# pulled an oh oh



## wynedot55 (Mar 21, 2009)

i was looking at the paper an found some peacocks.so i called about them.an theres 1 cock an 3 pea hens.the cock is 3yrs 2 peahens are 4 an 5 an 1 is 2.i was gonna take them but i dont have a pen.an im tied up for 2 days.so ill prolly call her tues to see if they are gone.


----------



## Thewife (Mar 21, 2009)

Peacocks are so cool!
I wish my scanner worked! I have a picture of my male peacock, with some baby ducks! When he would find bugs, he would call the baby ducks and feed them!
I had a female that would attack my ex! She was a good bird!


----------



## GrassFarmerGalloway (Mar 22, 2009)

I have a friend who has peacocks.  She doesn't even pen them up.


----------



## Kute Kitten (Mar 22, 2009)

Peacocks are cute! I wish we could have peacocks at home.


----------



## wynedot55 (Mar 22, 2009)

i might end up with them if they are sold by tues or wed.im just so busy i cant look at or get them right now.


----------



## Farmer Kitty (Mar 22, 2009)

Kute Kitten said:
			
		

> Peacocks are cute! I wish we could have peacocks at home.

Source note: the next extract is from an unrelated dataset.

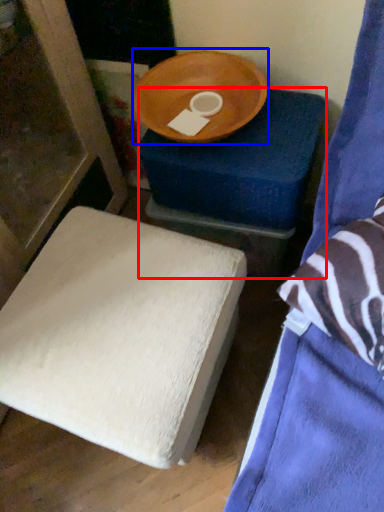
Question: Which object is further to the camera taking this photo, furniture (highlighted by a red box) or round table (highlighted by a blue box)?

Choices:
 (A) furniture
 (B) round table

Answer: (A)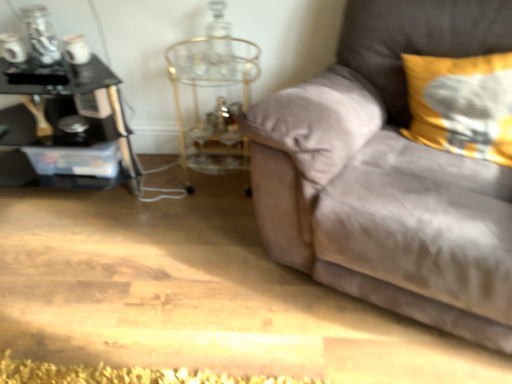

Forget it-no place to keep them.


----------



## wynedot55 (Mar 22, 2009)

come on mom the girls want some peafowl


----------



## Farmer Kitty (Mar 22, 2009)

wynedot55 said:
			
		

> come on mom the girls want some peafowl


Nice try.


----------



## Thewife (Mar 22, 2009)

Farmer Kitty said:
			
		

> wynedot55 said:
> 
> 
> 
> ...


Them poor girls, they are so deprived!


----------



## Farmer Kitty (Mar 22, 2009)

thewife said:
			
		

> Farmer Kitty said:
> 
> 
> 
> ...


They can go to the neighbor's to see a peacock. Speaking of which, she's looking for fertile peafowl eggs to hatch this spring. If she gets some then the girls will get to see little ones too!


----------



## Kute Kitten (Mar 22, 2009)

Really? I didn't know! Wynedot, if you do end up them, would you post some pics of them?


----------



## Farmer Kitty (Mar 22, 2009)

Kute Kitten said:
			
		

> Really? I didn't know! Wynedot, if you do end up them, would you post some pics of them?


wynedot and pics? 

You don't know everything dear child.


----------



## Kute Kitten (Mar 22, 2009)

I don't care! Can't I still ask for some?


----------



## wynedot55 (Mar 22, 2009)

your mom loves getting on me about pics.because she knows im slow about taking pics an trying to post them.i bet they will sale before i can get loose an check on them.


----------



## Kute Kitten (Mar 22, 2009)

She's good with a camera. I bet she takes 10 pics a day the least! I'm more like you Wynedot. I know some about cameras, not a lot though!


----------



## wynedot55 (Mar 22, 2009)

thanks kute kitten glad your on my side :bun:bun


----------



## Kute Kitten (Mar 22, 2009)

Your welcome Wynedot!


----------